# Howe Caverns bike show & swap, August 5th



## mike j (Jan 1, 2018)

StevieZ posted this on Ratrodbikes yesterday. Had to take the liberty of putting it up here. This is a great show/ swap that ran for three years & is now back after two year hiatus. Always had a good showing & this time of year in upstate New York is great. Motels, camping nearby & the caverns are right there. Save the date.


----------



## catfish (Jan 1, 2018)

Great news! Thanks for posting this.


----------



## StevieZ (Jan 1, 2018)

Good deal. I come on to post the show and it's already up and going. Thanks. Let's get it going and make it a big one!!!


----------



## StevieZ (Jan 1, 2018)

i want over a 100 show bikes.


----------



## kirk thomas (Jan 2, 2018)

I will be there with my brother if I have anything left to sell.
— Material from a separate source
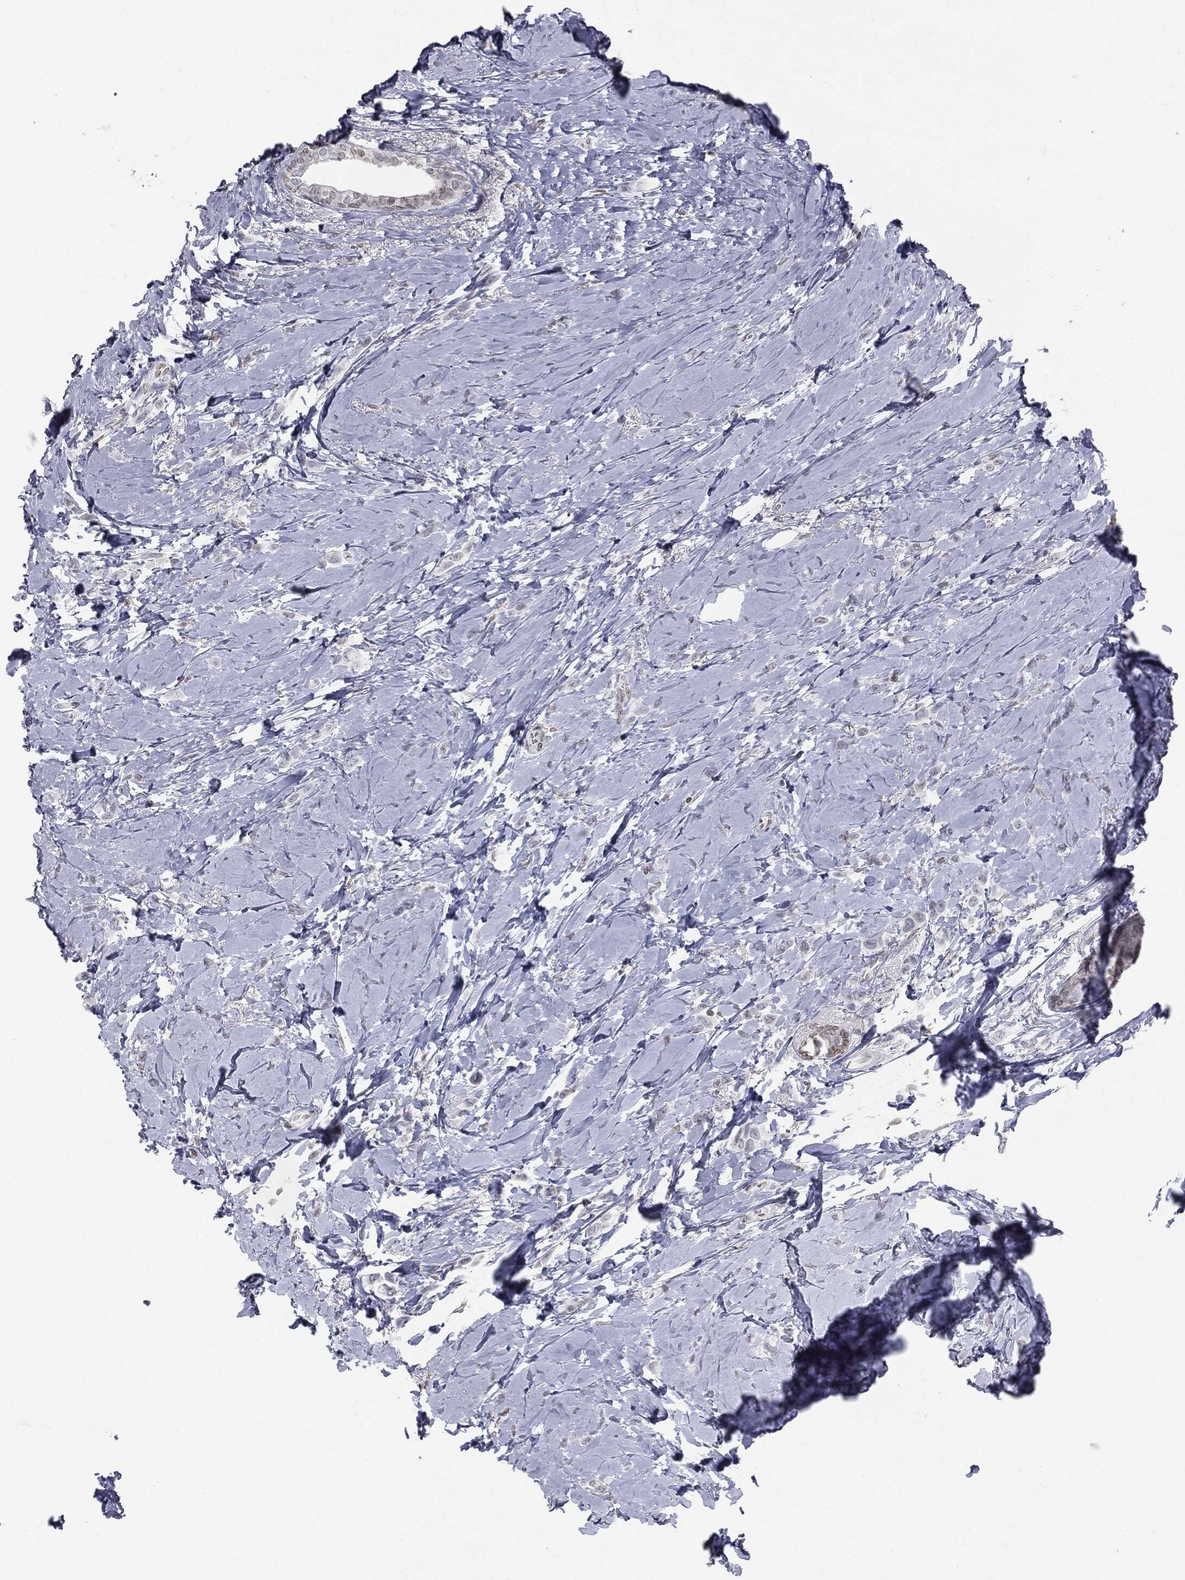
{"staining": {"intensity": "moderate", "quantity": "<25%", "location": "nuclear"}, "tissue": "breast cancer", "cell_type": "Tumor cells", "image_type": "cancer", "snomed": [{"axis": "morphology", "description": "Lobular carcinoma"}, {"axis": "topography", "description": "Breast"}], "caption": "A photomicrograph of breast cancer (lobular carcinoma) stained for a protein demonstrates moderate nuclear brown staining in tumor cells.", "gene": "ALDOB", "patient": {"sex": "female", "age": 66}}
Great local show.


----------



## StevieZ (Feb 11, 2018)

Things are coming together


----------



## StevieZ (May 15, 2018)

It is with great sadness that I have to anounce that the show has now been cancled. We have always had the issue of getting help to do the show. As in man power. 4 of are helpers have passed away since are last show and 2 more moved away. So making help slim pickings. Sorry to everyone that wanted to attend. Maybe we can make it happen again at some point.


----------



## MrColumbia (May 16, 2018)

Sorry to hear that Steve.


----------



## Freqman1 (May 17, 2018)

Dang that sucks! While there are always people clamoring for 'someone' to do a show few realize the time, effort, and expense of making a show successful. Hopefully things come together at some point and you can get this going again. V/r Shawn


----------



## catfish (May 17, 2018)

Sad news.


----------